■ **INFORMATION PROVIDED**:
★ ★ ★

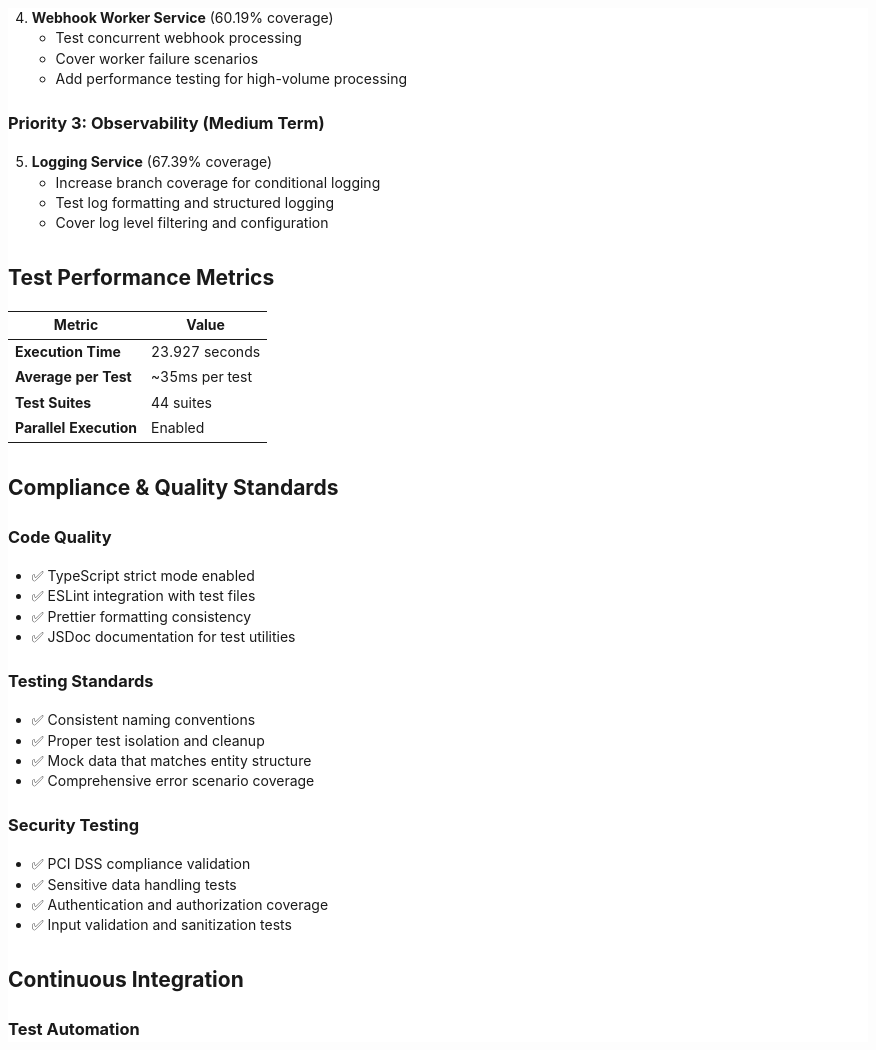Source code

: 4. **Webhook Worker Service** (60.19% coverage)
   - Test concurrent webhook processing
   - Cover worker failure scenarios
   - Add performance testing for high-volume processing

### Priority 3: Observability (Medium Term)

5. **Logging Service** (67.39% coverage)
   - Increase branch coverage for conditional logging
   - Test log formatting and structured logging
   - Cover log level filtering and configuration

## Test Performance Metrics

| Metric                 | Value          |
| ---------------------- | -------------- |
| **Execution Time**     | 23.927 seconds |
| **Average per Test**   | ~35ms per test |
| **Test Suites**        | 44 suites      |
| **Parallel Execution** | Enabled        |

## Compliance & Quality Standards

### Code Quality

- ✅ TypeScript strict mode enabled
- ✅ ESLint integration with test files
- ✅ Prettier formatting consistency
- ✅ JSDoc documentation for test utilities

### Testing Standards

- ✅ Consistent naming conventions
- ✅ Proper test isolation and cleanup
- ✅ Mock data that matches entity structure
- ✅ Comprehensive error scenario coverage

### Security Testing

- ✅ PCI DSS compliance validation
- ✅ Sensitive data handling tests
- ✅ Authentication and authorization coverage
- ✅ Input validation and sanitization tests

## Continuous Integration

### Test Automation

★ ★ ★

■ **DIRECTIVE**:
Each line of the data must be restated exactly, and the pictures must be left out.

■ **EXPECTED OUTPUT**:
Source code

: 4. **Webhook Worker Service** (60.19% coverage)
   - Test concurrent webhook processing
   - Cover worker failure scenarios
   - Add performance testing for high-volume processing

### Priority 3: Observability (Medium Term)

5. **Logging Service** (67.39% coverage)
   - Increase branch coverage for conditional logging
   - Test log formatting and structured logging
   - Cover log level filtering and configuration

## Test Performance Metrics

| Metric                 | Value          |
| ---------------------- | -------------- |
| **Execution Time**     | 23.927 seconds |
| **Average per Test**   | ~35ms per test |
| **Test Suites**        | 44 suites      |
| **Parallel Execution** | Enabled        |

## Compliance & Quality Standards

### Code Quality

- ✅ TypeScript strict mode enabled
- ✅ ESLint integration with test files
- ✅ Prettier formatting consistency
- ✅ JSDoc documentation for test utilities

### Testing Standards

- ✅ Consistent naming conventions
- ✅ Proper test isolation and cleanup
- ✅ Mock data that matches entity structure
- ✅ Comprehensive error scenario coverage

### Security Testing

- ✅ PCI DSS compliance validation
- ✅ Sensitive data handling tests
- ✅ Authentication and authorization coverage
- ✅ Input validation and sanitization tests

## Continuous Integration

### Test Automation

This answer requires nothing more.